[What is required] Every line in the records below between the one holding "middle pip: (858, 993)" and the one holding "pinky dip: (1170, 894)", inclusive, is to be set down exactly; all other lines are to be left out.

[Data section]
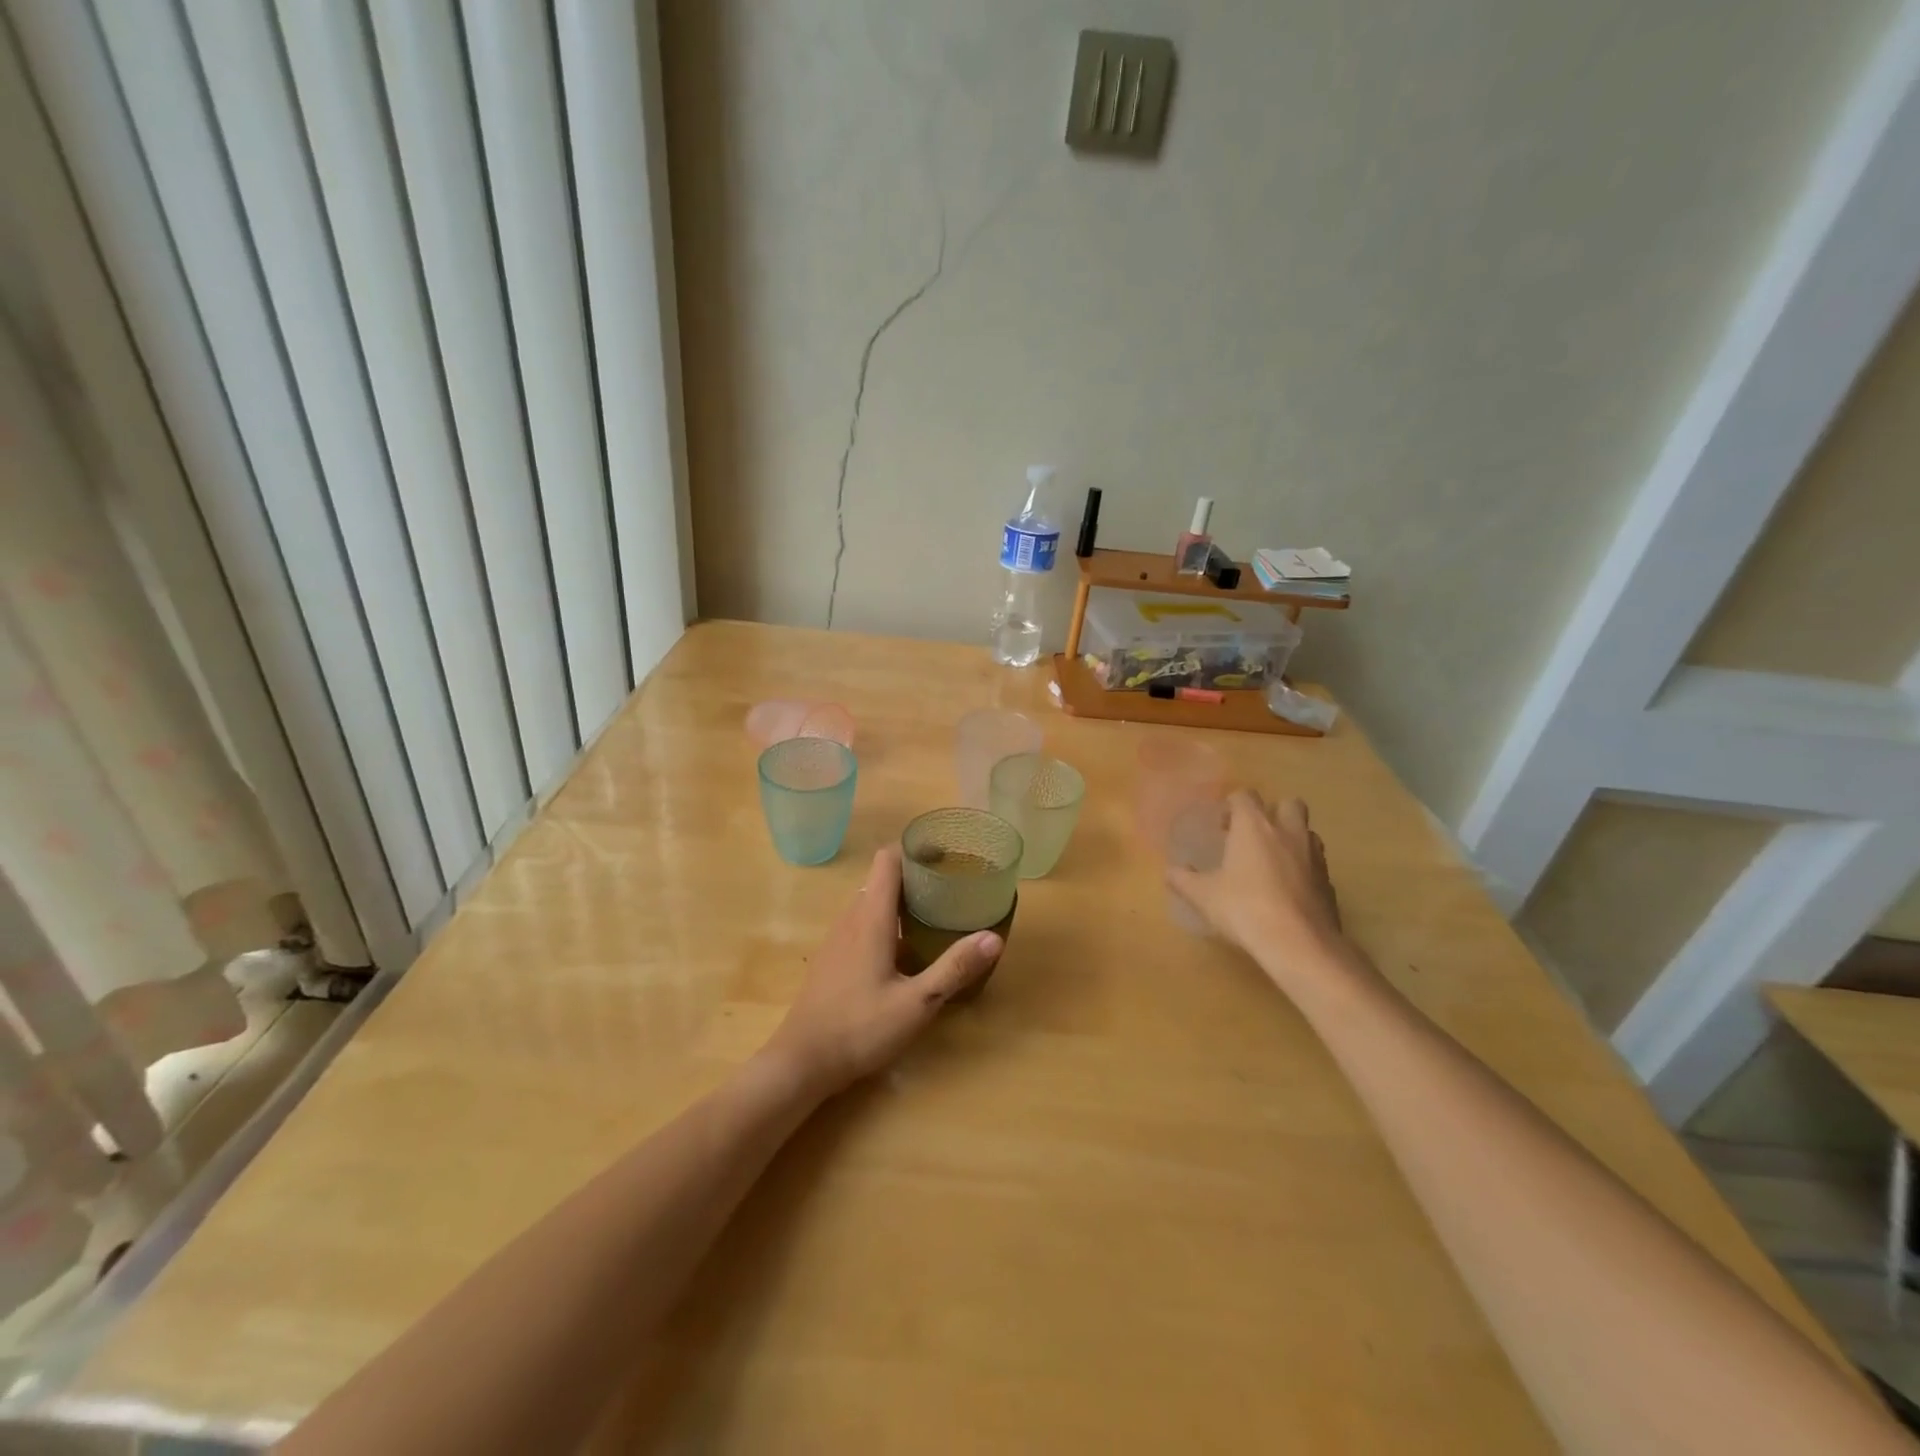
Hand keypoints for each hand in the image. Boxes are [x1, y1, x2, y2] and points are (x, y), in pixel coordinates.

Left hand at [763, 845, 1001, 1095]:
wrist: (800, 1062)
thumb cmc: (859, 1029)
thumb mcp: (916, 1004)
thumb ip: (954, 969)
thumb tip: (993, 937)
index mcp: (871, 919)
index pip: (888, 860)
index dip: (914, 850)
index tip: (945, 857)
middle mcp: (851, 919)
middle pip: (882, 879)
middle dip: (915, 877)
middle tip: (951, 889)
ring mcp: (837, 939)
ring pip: (871, 902)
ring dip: (900, 901)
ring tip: (934, 915)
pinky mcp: (832, 958)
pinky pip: (861, 924)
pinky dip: (885, 922)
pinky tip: (904, 951)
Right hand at [1167, 792, 1347, 989]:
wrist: (1298, 943)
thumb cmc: (1244, 908)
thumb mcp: (1203, 896)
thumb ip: (1183, 879)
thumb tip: (1170, 871)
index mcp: (1254, 827)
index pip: (1245, 796)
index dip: (1232, 805)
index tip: (1222, 824)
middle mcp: (1288, 832)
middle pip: (1288, 804)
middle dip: (1273, 812)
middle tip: (1254, 835)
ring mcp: (1314, 857)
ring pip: (1307, 832)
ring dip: (1292, 838)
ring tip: (1272, 861)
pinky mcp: (1329, 882)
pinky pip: (1316, 864)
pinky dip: (1303, 869)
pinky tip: (1288, 890)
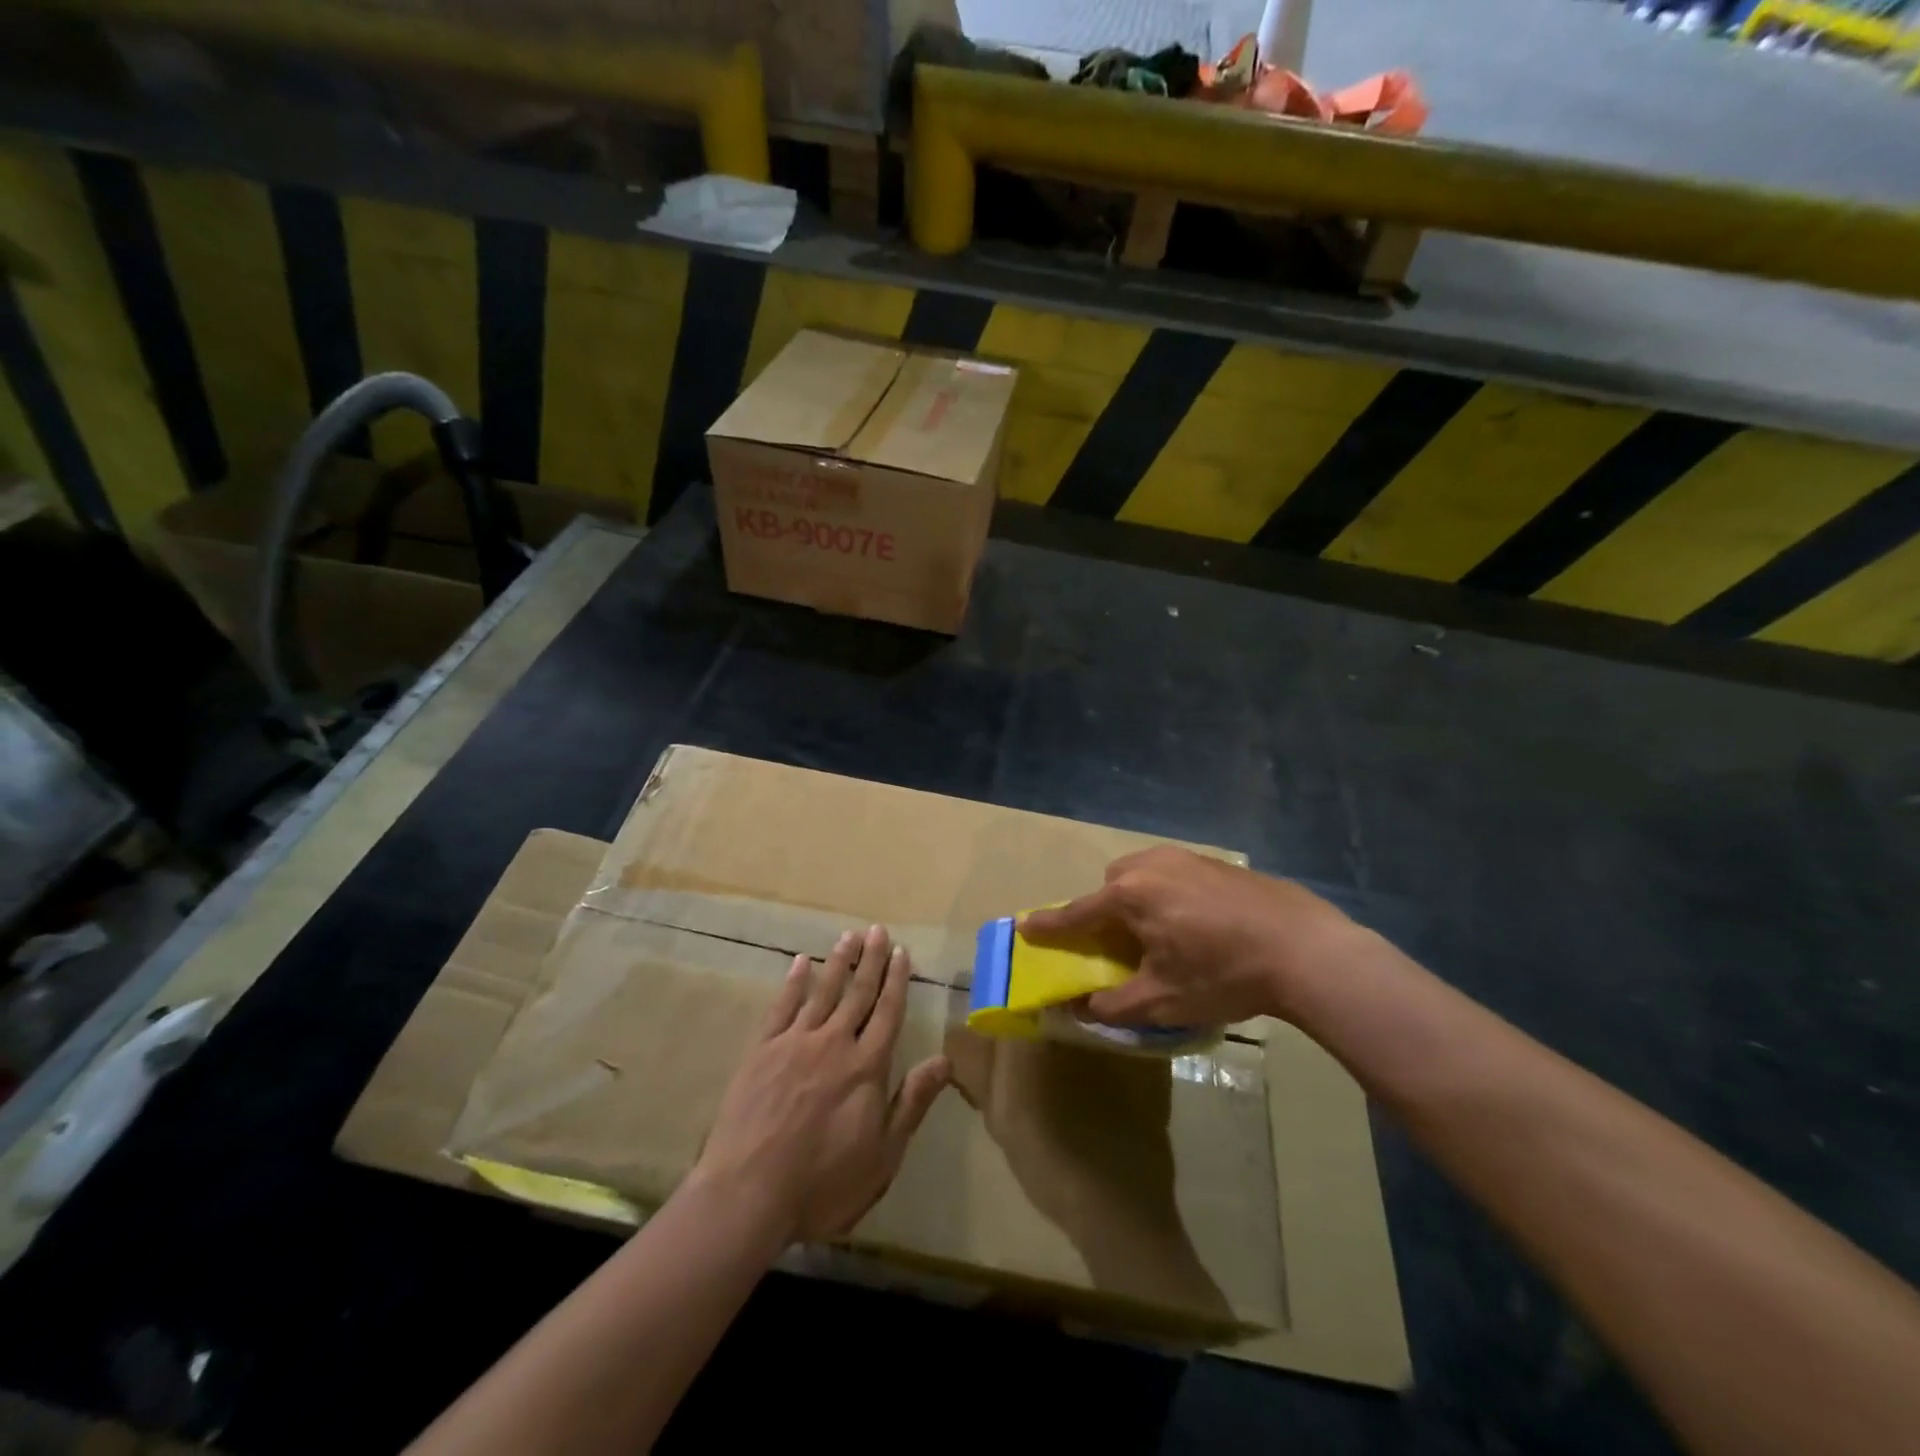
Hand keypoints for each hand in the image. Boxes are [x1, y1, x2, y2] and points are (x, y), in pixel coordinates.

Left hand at [692, 925, 949, 1243]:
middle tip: (878, 930)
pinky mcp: (761, 1051)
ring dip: (838, 962)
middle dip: (871, 960)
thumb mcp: (883, 1155)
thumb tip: (945, 1060)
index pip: (887, 1013)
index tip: (901, 952)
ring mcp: (795, 1043)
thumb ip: (912, 1102)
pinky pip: (781, 1007)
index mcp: (866, 1066)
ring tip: (849, 936)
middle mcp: (834, 1043)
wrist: (749, 1195)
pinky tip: (800, 963)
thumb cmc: (823, 1184)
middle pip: (858, 993)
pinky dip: (793, 983)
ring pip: (823, 992)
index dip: (896, 981)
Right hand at [1020, 846, 1364, 1027]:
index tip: (1026, 927)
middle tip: (1124, 946)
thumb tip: (1079, 1007)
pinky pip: (1175, 873)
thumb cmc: (1222, 975)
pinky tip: (1200, 923)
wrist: (1304, 949)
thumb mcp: (1162, 1001)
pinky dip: (1170, 894)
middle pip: (1111, 886)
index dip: (1050, 925)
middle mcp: (1151, 865)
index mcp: (1130, 895)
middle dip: (1107, 912)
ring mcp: (1187, 858)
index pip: (1077, 912)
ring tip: (1164, 934)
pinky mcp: (1217, 862)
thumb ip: (1112, 1005)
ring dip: (1139, 899)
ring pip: (1144, 874)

[Result for this exercise]
middle pip: (858, 993)
pinky dip: (793, 983)
ring pip: (823, 992)
index dip: (896, 981)
Right hand at [1020, 846, 1364, 1027]:
index tip: (1026, 927)
middle tip: (1124, 946)
thumb tip: (1079, 1007)
pinky pip: (1175, 873)
thumb cmc: (1222, 975)
pinky tip: (1200, 923)
wrist: (1304, 949)
thumb mcp: (1162, 1001)
pinky dip: (1170, 894)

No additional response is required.